In article <sheldon.719268323@pv1413.vincent.iastate.edu>, sheldon@iastate.edu (Steve Sheldon) writes:
| In <SUOPANKI.92Oct15215459@zombie.oulu.fi> suopanki@zombie.oulu.fi (Heikki Suopanki) writes:
|
|
| >I can't see any good reason why we shouldn't use a new and better
| >compressor for Linux. We have to choose one and make it a Linux standard.
| >If it's a part of standard distribution there will be no problems.
|
| I can see plenty. First off, which one are you going to choose? What
| determining factor are you going to use to choose one?
|
| >I personally never touch 'compress' in my Linux system, I always use zoo.
| >When I get new stuff I always convert everything to zoo at university
| >before I download or move stuff with floppies.
|
| So you go to all the trouble of uncompressing, untarring, and then zooing
| everything? Why?

  I had this argument with one of Richard Stahlman's hangers-on at a
presentation a year or so ago. He contended that a compressed tar was
"the UNIX way" (said in a tone of reverence). It was obvious that he had
no idea that an archive was not the same type of thing as a compressed
tar. Let's review why:

1. compression

  Given the same compression algorithm, compressing a collection of
related files is almost always faster and gives better compression.
Unfortunately no one seems to use anything but compress these days,
which is is reasonably fast but does a mediocre job. Therefore in almost
all cases the archive is smaller, and if an archiver is used to compress
a tar file every current archiver (zip,zoo,arj,lha,sqz) will do a better
job.

2. Speed

  An ongoing battle. Until recently compress was the fastest, with only
DWC being significantly faster. However, the recent versions of zip have
been almost as fast. Now that compress has been updated (ncompress from
c.s.reviewed) compress is fastest again.

3. Listings

  An archive has an uncompressed directory. A table of contents takes a
few ms. A compressed tar requires uncompression of the entire archive,
and takes orders of magnitude more CPU.

4. Adding files

  Even if you have a tar which will add to a save set, the file is
uncompressed, modified, and compressed. Slow, and takes a lot of disk
space.

5. Extracting files

  Just like listings, the archiver wins. The directory is searched and
only the needed file is extracted.

6. Deleting or Updating Files

  Another win for the archiver, a delete takes only the time to copy the
compressed data, never expanded. And some archivers, like zoo, allow you
to mark files as deleted and then pack the archive later. This allows
very fast operation if speed is more important than disk space.

7. Documentation

  Many archivers allow a comment on the archive indicating the contents,
and also comments on the individual files showing what the files contain
or do. Again, this is uncompressed and adds size as well as convenience.
That's also why an archive can often be compressed again with the same
archiver, reducing the directory and comment sizes.

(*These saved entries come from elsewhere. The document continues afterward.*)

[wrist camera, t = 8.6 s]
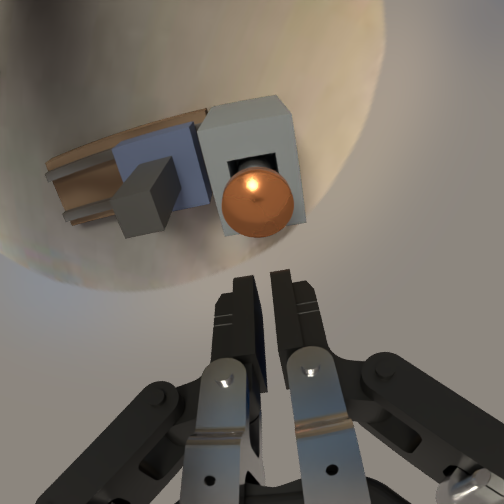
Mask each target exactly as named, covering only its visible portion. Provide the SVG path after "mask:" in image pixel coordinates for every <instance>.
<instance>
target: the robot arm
mask: <svg viewBox="0 0 504 504" xmlns="http://www.w3.org/2000/svg"><path fill="white" fill-rule="evenodd" d="M270 277H271V286H272V295H273V304H274V314H275V323H276V334H277V343H278V352H279V357H280V362H281V366H282V371H283V375H284V380H285V385H286V389H290V394H291V401H292V408H293V415H294V423H295V434H296V442H297V449H298V456H299V464H300V472H301V479H298V480H296V481H293V482H290V483H287V484H284V485H281V486H278V487H267V486H265V472H264V466H263V461H262V412H261V397H260V393H265V392H268V391H267V375H266V359H265V343H264V328H263V315H262V309H261V304H260V300H259V296H258V291H257V287H256V283H255V279H254V276H253V275H250V276H244V277H237V278H234V279H233V292H231V293H224V294H221V296H220V298H219V299H218V301H217V303H216V304H215V315H214V316H215V318H214V328H213V339H212V352H211V362H210V364H209V365H208V366H207V367H206V368H205V370H204V371H203V373H202V376H201V377H200V378H198V379H197V380H195V381H192V382H190V383H187V384H184V385H182V386H179V387H176V388H175V386H174V385H172V384H171V383H169V382H165V381H158V382H154V383H151V384H149V385H148V386H146V387H145V388H144V389H143V390H142V391H141V392H140V393H139V394H138V395H137V396H136V397H135V399H134V400H133V401H132V402H131V403H130V404H129V405H128V406H127V407H126V408H125V409H124V410H123V411H122V412H121V413H120V414H119V415H118V416H117V418H116V419H115V420H114V421H113V422H112V423H111V424H110V425H109V426H108V427H107V428H106V429H105V430H104V431H103V432H102V433H101V434H100V435H99V437H97V438H96V439H95V441H93V442H92V444H91V445H90V446H89V447H88V448H87V449H86V450H85V451H84V452H83V453H82V454H81V455H80V456H79V457H78V458H77V459H76V460H75V461H74V462H73V463H72V464H71V465H70V466H69V467H68V468H67V469H66V470H65V471H64V473H62V474H61V476H59V477H58V479H57V480H56V481H55V482H54V483H53V484H52V485H51V486H50V487H49V488H48V489H47V490H46V491H45V492H44V493H43V494H42V495H41V496H40V497H39V498H38V499H37V501H36V503H35V504H150V502H151V501H152V500H153V499H154V498H155V497H156V496H157V495H158V494H159V493H160V492H161V490H162V489H163V488H164V487H165V486H166V485H167V484H168V483H169V482H170V480H171V479H172V478H173V477H174V476H175V475H176V474H177V472H178V471H179V470H180V469H181V468H182V466H183V472H182V482H181V492H180V500H179V501H177V502H176V503H175V504H411V503H410V502H408V501H407V500H405V499H404V498H402V497H401V496H400V495H399V494H397V493H396V492H394V491H393V490H392V489H390V488H389V487H388V486H386V485H385V484H383V483H381V482H379V481H377V480H375V479H372V478H369V477H365V472H364V467H363V463H362V458H361V455H360V450H359V445H358V442H357V437H356V433H355V429H354V425H353V422H352V421H357V422H358V423H359V424H360V425H361V426H362V427H364V428H365V429H366V430H368V431H369V432H370V433H371V434H373V435H374V436H375V437H377V438H378V439H379V440H380V441H382V442H383V443H385V444H386V445H387V446H388V447H390V448H391V449H392V450H394V451H395V452H396V453H398V454H399V455H400V456H402V457H403V458H404V459H406V460H407V461H408V462H410V463H411V464H412V465H414V466H415V467H417V468H418V469H419V470H421V471H422V472H424V473H425V474H426V475H428V476H429V477H431V478H432V479H434V480H435V481H436V482H438V483H439V486H438V488H437V491H436V502H437V504H504V424H503V423H502V422H500V421H499V420H497V419H495V418H494V417H492V416H491V415H489V414H488V413H486V412H485V411H483V410H482V409H480V408H478V407H477V406H475V405H474V404H472V403H471V402H469V401H468V400H466V399H465V398H463V397H461V396H460V395H458V394H457V393H455V392H454V391H452V390H451V389H449V388H447V387H446V386H444V385H443V384H441V383H440V382H438V381H437V380H435V379H434V378H432V377H430V376H429V375H427V374H426V373H424V372H423V371H421V370H420V369H418V368H417V367H415V366H414V365H412V364H411V363H409V362H407V361H406V360H404V359H403V358H401V357H400V356H398V355H396V354H394V353H390V352H380V353H376V354H374V355H372V356H370V357H369V358H368V359H367V360H366V361H352V360H346V359H342V358H340V357H338V356H337V355H335V354H334V353H333V352H332V351H331V350H330V348H329V347H328V344H327V340H326V336H325V331H324V328H323V323H322V319H321V315H320V311H319V307H318V302H317V299H316V295H315V291H314V288H313V287H312V286H311V285H310V284H309V283H308V282H307V281H300V282H294V283H292V280H291V274H290V269H286V270H280V271H274V272H270Z"/></svg>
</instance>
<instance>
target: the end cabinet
mask: <svg viewBox="0 0 504 504" xmlns="http://www.w3.org/2000/svg"><path fill="white" fill-rule="evenodd" d="M197 134H198V138H199V142H200V145H201V149H202V153H203V157H204V161H205V165H206V168H207V172H208V176H209V180H210V183H211V187H212V191H213V195H214V198H215V202H216V206H217V209H218V213H219V217H220V220H221V224H222V228H223V231H224V235H225V236H230V235H236V234H240V233H238V232H236V231H235V230H233V229H232V228H231V227H230V226H229V225H228V224H227V222H226V221H225V219H224V216H223V213H222V197H223V191H224V188H225V186H226V184H227V182H228V181H229V180H230V178H231V177H232V176H233V175H235V174H236V173H237V172H238V165H239V162H240V161H241V159H242V158H247V157H252V156H257V155H263V156H265V157H266V158H267V159H268V160H269V162H270V164H271V168H272V170H274V171H276V172H278V173H279V174H280V175H282V176H283V177H284V178H285V180H286V181H287V183H288V184H289V186H290V189H291V192H292V195H293V199H294V210H293V214H292V217H291V219H290V221H289V222H288V223H287V225H286V226H289V225H295V224H301V223H306V215H305V207H304V199H303V191H302V183H301V175H300V168H299V161H298V153H297V146H296V140H295V133H294V126H293V120H292V114H291V112H290V111H289V110H288V109H287V107H286V106H285V105H284V104H283V103H282V101H281V100H280V99H279V98H278V96H277V95H273V96H266V97H260V98H255V99H249V100H244V101H238V102H233V103H228V104H224V105H219V106H214V107H212V108H211V109H210V111H209V112H208V114H207V116H206V117H205V119H204V121H203V122H202V124H201V126H200V127H199V129H198V131H197Z"/></svg>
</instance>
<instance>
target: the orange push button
mask: <svg viewBox="0 0 504 504" xmlns="http://www.w3.org/2000/svg"><path fill="white" fill-rule="evenodd" d="M293 210H294V199H293V195H292V192H291V189H290V186H289V184H288V183H287V181H286V180H285V178H284V177H283V176H282V175H280V174H279V173H278V172H276V171H274V170H272V168H271V164H270V162H269V160H268V159H267V158H266V157H265V156H263V155H257V156H252V157H247V158H242V159H241V161H240V162H239V165H238V172H237V173H236V174H235V175H233V176H232V177H231V178H230V180H229V181H228V182H227V184H226V186H225V188H224V191H223V197H222V213H223V216H224V219H225V221H226V222H227V224H228V225H229V226H230V227H231V228H232V229H233V230H235V231H236V232H238V233H240V234H242V235H244V236H248V237H254V238H260V237H266V236H270V235H273V234H275V233H277V232H278V231H280V230H281V229H283V228H284V227H285V226H286V225H287V223H288V222H289V221H290V219H291V217H292V214H293Z"/></svg>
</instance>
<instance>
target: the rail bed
mask: <svg viewBox="0 0 504 504" xmlns="http://www.w3.org/2000/svg"><path fill="white" fill-rule="evenodd" d="M207 114H208V112H207V108H205V109H201V110H197V111H193V112H189V113H185V114H181V115H177V116H173V117H170V118H166V119H162V120H159V121H155V122H152V123H149V124H145V125H142V126H139V127H135V128H132V129H129V130H126V131H123V132H120V133H117V134H114V135H111V136H108V137H105V138H102V139H100V140H97V141H94V142H91V143H89V144H86V145H83V146H81V147H78V148H76V149H73V150H71V151H68V152H66V153H63V154H61V155H58V156H56V157H54V158H52V159H50V160H49V161H47V162H46V163H45V164H46V166H47V169H48V172H47V173H46V174H45V176H46V178H47V181H48V182H50V181H53V184H54V186H55V189H56V191H57V193H58V196H59V198H60V200H61V202H62V205H63V207H64V209H65V212H64V213H63V214H62V215H63V217H64V219H65V221H66V222H67V221H70V222H71V224H72V226H73V225H77V224H81V223H84V222H88V221H92V220H96V219H100V218H103V217H107V216H111V215H115V213H114V211H113V208H112V206H111V204H110V200H111V198H112V197H113V196H114V194H115V193H116V192H117V191H118V189H119V188H120V187H121V186H122V184H123V181H122V178H121V175H120V172H119V169H118V167H117V164H116V161H115V158H114V155H113V152H112V148H114V147H115V146H116V145H117V144H118V143H120V142H121V141H124V140H127V139H130V138H134V137H137V136H140V135H143V134H147V133H150V132H154V131H157V130H161V129H165V128H168V127H172V126H176V125H180V124H184V123H188V122H192V121H194V125H195V129H196V133H197V131H198V129H199V127H200V126H201V124H202V122H203V121H204V119H205V117H206V116H207ZM197 137H198V134H197ZM198 140H199V138H198ZM199 144H200V142H199ZM200 148H201V145H200ZM201 152H202V149H201ZM202 156H203V153H202ZM203 160H204V157H203ZM204 163H205V161H204ZM205 167H206V165H205ZM206 171H207V168H206ZM207 175H208V172H207ZM208 178H209V176H208ZM209 182H210V180H209ZM210 186H211V183H210ZM211 190H212V187H211ZM212 193H213V191H212Z"/></svg>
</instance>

  Since the objective of ftp archives is to use small disk space and
have fast download, I really think changing to an archive, or at least
use of a better compressor to compress the tars is technically
desirable. On an individual system the intended use of the data
determins if an archive is desirable or not.

  Sorry if I injected facts into this exchange of opinions, there are
real benefits to be gained from archives, and comments of the "you do
all that work to save 10% on the file size" are not productive.

-- 
bill davidsen, GE Corp. R&D Center; Box 8; Schenectady NY 12345
    Keyboard controller has been disabled, press F1 to continue.